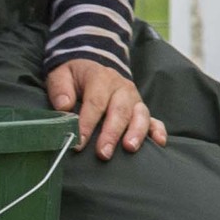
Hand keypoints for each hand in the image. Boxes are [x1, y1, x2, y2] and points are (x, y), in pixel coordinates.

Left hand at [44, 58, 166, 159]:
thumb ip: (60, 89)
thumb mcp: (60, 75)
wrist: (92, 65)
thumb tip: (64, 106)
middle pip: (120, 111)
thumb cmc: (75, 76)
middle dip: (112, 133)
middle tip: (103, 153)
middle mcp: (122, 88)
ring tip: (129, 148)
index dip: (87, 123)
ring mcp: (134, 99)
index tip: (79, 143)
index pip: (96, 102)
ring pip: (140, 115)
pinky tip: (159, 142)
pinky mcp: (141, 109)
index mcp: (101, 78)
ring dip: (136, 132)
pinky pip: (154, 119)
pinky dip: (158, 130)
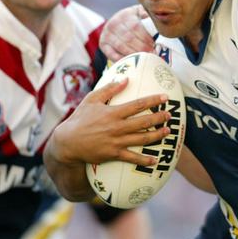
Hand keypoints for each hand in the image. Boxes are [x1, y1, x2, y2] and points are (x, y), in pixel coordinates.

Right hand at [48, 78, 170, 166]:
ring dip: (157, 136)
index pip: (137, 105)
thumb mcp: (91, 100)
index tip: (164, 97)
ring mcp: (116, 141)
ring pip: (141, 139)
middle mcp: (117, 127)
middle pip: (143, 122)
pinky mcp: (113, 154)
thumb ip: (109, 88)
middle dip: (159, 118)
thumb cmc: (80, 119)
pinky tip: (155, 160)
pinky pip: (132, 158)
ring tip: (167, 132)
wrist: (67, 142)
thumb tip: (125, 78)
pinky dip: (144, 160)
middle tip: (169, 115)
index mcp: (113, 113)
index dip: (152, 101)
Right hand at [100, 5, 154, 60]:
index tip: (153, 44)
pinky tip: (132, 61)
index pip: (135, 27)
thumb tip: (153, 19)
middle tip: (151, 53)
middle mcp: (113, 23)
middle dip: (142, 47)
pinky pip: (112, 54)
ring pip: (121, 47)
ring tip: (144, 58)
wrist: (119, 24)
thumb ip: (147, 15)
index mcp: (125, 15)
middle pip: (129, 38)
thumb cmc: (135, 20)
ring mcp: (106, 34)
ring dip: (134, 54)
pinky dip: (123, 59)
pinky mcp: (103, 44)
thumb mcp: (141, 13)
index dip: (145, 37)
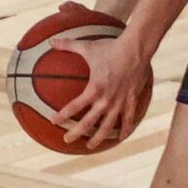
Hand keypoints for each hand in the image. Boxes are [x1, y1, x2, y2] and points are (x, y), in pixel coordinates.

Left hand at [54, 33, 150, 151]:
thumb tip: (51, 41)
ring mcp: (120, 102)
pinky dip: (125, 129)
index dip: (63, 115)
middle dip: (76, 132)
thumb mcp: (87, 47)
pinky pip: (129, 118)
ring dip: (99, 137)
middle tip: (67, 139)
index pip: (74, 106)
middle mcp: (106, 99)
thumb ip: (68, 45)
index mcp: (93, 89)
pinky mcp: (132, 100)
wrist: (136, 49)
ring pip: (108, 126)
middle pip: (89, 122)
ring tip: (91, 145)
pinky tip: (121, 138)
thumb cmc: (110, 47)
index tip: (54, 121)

• What the exercise asks: Give the data again exactly as written, with no pictures included.

• Response to the exercise:
Hand keypoints for each hand in the image. Boxes are [x1, y1, x2, y2] and points are (x, y), in pixel coordinates.

Left hand at [44, 58, 166, 159]:
thumb ip: (60, 89)
thumb mcp: (60, 75)
wrist: (92, 65)
thumb tip: (64, 106)
middle pip: (120, 111)
thumb cmc: (75, 76)
middle dip: (112, 133)
middle tip: (103, 153)
middle mcp: (122, 88)
ring tip: (129, 148)
index dip: (87, 123)
ring mcp: (134, 99)
index tip: (79, 143)
index pip: (96, 102)
ring pip: (140, 115)
pinky tip: (159, 142)
pinky mcp: (141, 109)
index mcp: (101, 78)
ring dip: (136, 132)
pinky pip: (154, 119)
pinky dip: (158, 130)
Hand keypoints for each hand in the image. Boxes are [x1, y1, x2, y2] and points are (x, y), in pixel coordinates.

Right hand at [48, 78, 170, 166]:
ring dip: (157, 136)
index pip: (137, 105)
thumb mcp: (91, 100)
index tip: (164, 97)
ring mcp: (116, 141)
ring pip: (141, 139)
middle mcp: (117, 127)
middle pip: (143, 122)
pinky mcp: (113, 154)
thumb ip: (109, 88)
middle dip: (159, 118)
thumb cmc: (80, 119)
pinky tip: (155, 160)
pinky pip: (132, 158)
ring tip: (167, 132)
wrist: (67, 142)
thumb tip: (125, 78)
pinky dip: (144, 160)
middle tip: (169, 115)
index mcp: (113, 113)
index dip: (152, 101)
Right hand at [100, 5, 154, 60]:
index tip: (153, 44)
pinky tip: (132, 61)
index pip: (135, 27)
thumb tip: (153, 19)
middle tip: (151, 53)
middle mcp: (113, 23)
middle dip: (142, 47)
pinky pip: (112, 54)
ring pip: (121, 47)
ring tip: (144, 58)
wrist: (119, 24)
thumb ip: (147, 15)
index mcp: (125, 15)
middle pip: (129, 38)
thumb cmc: (135, 20)
ring mcp: (106, 34)
ring dip: (134, 54)
pinky dip: (123, 59)
pinky mcp: (103, 44)
thumb mcp: (141, 13)
index dip: (145, 37)
Hand keypoints for each hand in the image. Boxes are [x1, y1, x2, y2] and points are (x, y), in pixel coordinates.

Left hand at [54, 33, 150, 151]:
thumb tip: (51, 41)
ring mcp: (120, 102)
pinky dip: (125, 129)
index dip: (63, 115)
middle dip: (76, 132)
thumb mcp: (87, 47)
pinky pip: (129, 118)
ring dip: (99, 137)
middle tip: (67, 139)
index pip: (74, 106)
middle mcp: (106, 99)
thumb ip: (68, 45)
index mcp: (93, 89)
pinky mcp: (132, 100)
wrist: (136, 49)
ring pip: (108, 126)
middle pip: (89, 122)
ring tip: (91, 145)
pinky tip: (121, 138)
thumb cmc: (110, 47)
index tip: (54, 121)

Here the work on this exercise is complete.